6.15      The discussion paper goes on to state:

In a nutshell, the problems with national scheme legislation may be summarised as follows: -

6.16      Although this was written many years ago, the views expressed are still apposite today. In fact, it is arguable that the issues have a sharper resonance due to the noted increase in the use of uniform legislation.

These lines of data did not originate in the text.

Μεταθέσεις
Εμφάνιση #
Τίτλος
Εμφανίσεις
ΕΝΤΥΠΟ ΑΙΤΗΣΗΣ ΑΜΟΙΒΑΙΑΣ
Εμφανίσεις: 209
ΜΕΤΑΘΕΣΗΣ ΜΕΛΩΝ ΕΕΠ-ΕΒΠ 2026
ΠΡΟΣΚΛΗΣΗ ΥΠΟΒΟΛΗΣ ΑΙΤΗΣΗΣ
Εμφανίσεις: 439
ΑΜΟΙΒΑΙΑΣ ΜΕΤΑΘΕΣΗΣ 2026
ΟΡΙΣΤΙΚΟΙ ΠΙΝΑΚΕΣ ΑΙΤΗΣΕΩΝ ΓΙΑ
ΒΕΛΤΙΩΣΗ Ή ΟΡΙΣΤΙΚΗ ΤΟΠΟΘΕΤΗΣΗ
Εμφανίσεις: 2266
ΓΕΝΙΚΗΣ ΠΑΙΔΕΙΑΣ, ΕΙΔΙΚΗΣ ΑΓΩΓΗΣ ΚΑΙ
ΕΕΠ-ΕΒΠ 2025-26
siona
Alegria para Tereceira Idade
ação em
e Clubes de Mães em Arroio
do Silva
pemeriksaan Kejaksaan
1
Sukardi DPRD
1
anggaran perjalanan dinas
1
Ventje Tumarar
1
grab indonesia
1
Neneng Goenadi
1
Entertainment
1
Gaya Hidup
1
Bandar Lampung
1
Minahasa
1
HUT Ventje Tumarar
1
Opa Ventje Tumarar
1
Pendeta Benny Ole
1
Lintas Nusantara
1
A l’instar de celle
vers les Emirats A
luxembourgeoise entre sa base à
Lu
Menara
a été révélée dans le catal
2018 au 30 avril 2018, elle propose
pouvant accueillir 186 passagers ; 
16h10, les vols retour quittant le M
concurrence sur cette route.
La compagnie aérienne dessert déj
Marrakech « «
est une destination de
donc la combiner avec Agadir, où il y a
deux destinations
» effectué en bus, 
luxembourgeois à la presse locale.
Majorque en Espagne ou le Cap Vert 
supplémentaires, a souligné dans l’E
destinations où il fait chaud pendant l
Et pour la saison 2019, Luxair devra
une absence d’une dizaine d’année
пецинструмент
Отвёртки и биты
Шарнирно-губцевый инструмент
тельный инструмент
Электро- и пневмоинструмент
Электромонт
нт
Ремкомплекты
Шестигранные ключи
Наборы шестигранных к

6.17      In addition to agreeing with the concerns of the three legislation committees outlined above, the Scrutiny of Bills committee suggests that to encourage the practice of providing exposure drafts the Senate could consider deferring the passage of any uniform or national scheme legislation unless adequate opportunity to scrutinise it and negotiate amendments, if they are considered necessary, is provided.

Recommendation 11

6.18      The committee recommends that where there is a proposal for uniform legislation, amendments to uniform legislation or delegated legislation and the nature of the proposal means that the ability of the Senate and its committees to effectively scrutinise and amend the relevant proposal is limited, exposure drafts should be provided as soon as practicable to this committee, the relevant legislative and general purpose standing committee, and the Senate Regulations and Ordinances Committee if the proposal includes delegated legislation. All relevant information about the proposal, including any formal agreements or correspondence should also be provided to the committees to assist in their consideration of the exposure drafts.

Recommendation 12

6.19      That standing order 24 be examined to confirm whether the Scrutiny of Bills Committee is empowered to consider, advise and report on exposure drafts and associated information and, if it is not, that standing order 24 be amended to allow the committee to do so.